Awards
- Honorary Degree - 2000
- L.H.D.
- Doctor of Humane Letters
- Commencement
- Indianapolis, Indiana
- Presenter: Myles Brand
I am a black woman
the music of my song
some sweet arpeggio of tears
is written in a minor key
and I
can be heard humming
in the night
Can be heard
humming
in the night
-Mari Evans, from her poem I am a Black Woman
"Her creative works are of unquestionable
artistic excellence. To examine them is to examine works of creative genius," says critic David Dorsey. He is speaking of Mari Evans, the Indianapolis-based poet, playwright, educator, essayist, and producer. In a career spanning more than four decades, her artistic vision has guided the discourse of her community and the nation, while her teaching has awakened college students to the liberating possibilities of self-expression.
Born in Toledo, Ohio, Evans recollects, in her essay "My Father's Passage," how her father's pride in her first publication, a fourth-grade effort published in her school newspaper, was the greatest influence on her writing career. During the mid-sixties, when she received a John Hay Whitney Fellowship (1965) and a Woodrow Wilson Grant (1968), her writing began to reach a national audience. At that time she began to lecture and read her poetry at colleges around the nation.
Evans' first full-time position was at Indiana University-Purdue University Indianapolis, as instructor in African American literature and writer-in-residence during the 1969-1970 academic year. She went on to a long career combining artistic production with academic teaching, serving as assistant professor and writer-in-residence at IU Bloomington(1970-1978); as visiting assistant professor at Purdue University (1978-1980); and then to positions at Washington University, The State University of New York at Albany, The University of Miami at Coral Gables, and Spelman College. She concluded her academic career as distinguished writer and associate professor at Cornell University's Africana Studies and Research Center.
Evans is also an internationally recognized poet, debuting with the collection Where Is All the Music? (1968) and, in 1970, her celebrated I Am a Black Woman. Other collections of her poetry include Nightstar: 1973-1978, which appeared in 1981, and A Dark & Splendid Mass, published in 1992. While Evans established her place in letters as a poet, this multitalented artist has unceasingly produced treasures in other genres. From 1968 to 1973 she wrote, produced, and directed the television program The Black Experience on WTTV in Indianapolis; she is the author of five children's books, including Corinne: Tell Somebody (1999); she has published numerous essays and articles in, among others, Black World, Black Enterprise, Negro Digest, and First World; and she published a scholarly work, Black Women Writers (1950-1980): A Critical Evaluation, in 1984. Her poetry has been set to music by David Baker, distinguished professor of music at Indiana University; the most recent of these compositions (there are five earlier CDs) has been recorded by the Czech National Symphony Orchestra.
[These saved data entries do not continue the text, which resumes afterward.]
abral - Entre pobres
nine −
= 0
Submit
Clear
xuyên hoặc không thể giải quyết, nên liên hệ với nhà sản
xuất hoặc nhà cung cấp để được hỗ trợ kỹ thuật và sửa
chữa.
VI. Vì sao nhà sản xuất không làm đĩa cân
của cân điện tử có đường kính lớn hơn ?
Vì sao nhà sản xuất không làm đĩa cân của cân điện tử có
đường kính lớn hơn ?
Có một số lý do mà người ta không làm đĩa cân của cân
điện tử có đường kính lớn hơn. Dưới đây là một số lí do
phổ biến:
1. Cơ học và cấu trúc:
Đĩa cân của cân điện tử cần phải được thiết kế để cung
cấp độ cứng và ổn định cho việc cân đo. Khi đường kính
Evans is also a noted playwright. One of her five plays, Eyes (an adaptation of Zora Neale Hurston's Their Eyes Were Watching God) had its world premiere in 1996 in Indianapolis, at the American Cabaret Theater. Supported by the IU School of Music, the Indiana Humanities Council, and IUPUI, the play was performed to capacity audiences each night of its run. "Eyes continues to have an impact on the city, serving as a benchmark for collaboration across ethnic, cultural, and institutional lines-showing how art can transcend and unite peoples committed to a better life," says William Plater, IUPUI professor of English, dean of the faculties, and executive vice chancellor.
In addition to the activism and community leadership embodied by her writing, Evans is a board member of the Indiana Corrections Code Commission and the National Center for Women in Prison. Among the many awards she has garnered over the years, Evans received the National Council for Black Studies Zora Neale Hurston-Paul Robeson Award for Outstanding Artistic and Scholarly Production in 1996 and was awarded an honorary doctorate from Martin University in 1999. "Although Mari Evans is headquartered in Indiana, she is richly known in Detroit, Chicago, Los Angeles, Milwaukee, (and) Philadelphia," says renowned writer Gwendolyn Brooks. "She has dignity, warm composure, dear sincerity, (and) vast knowledge."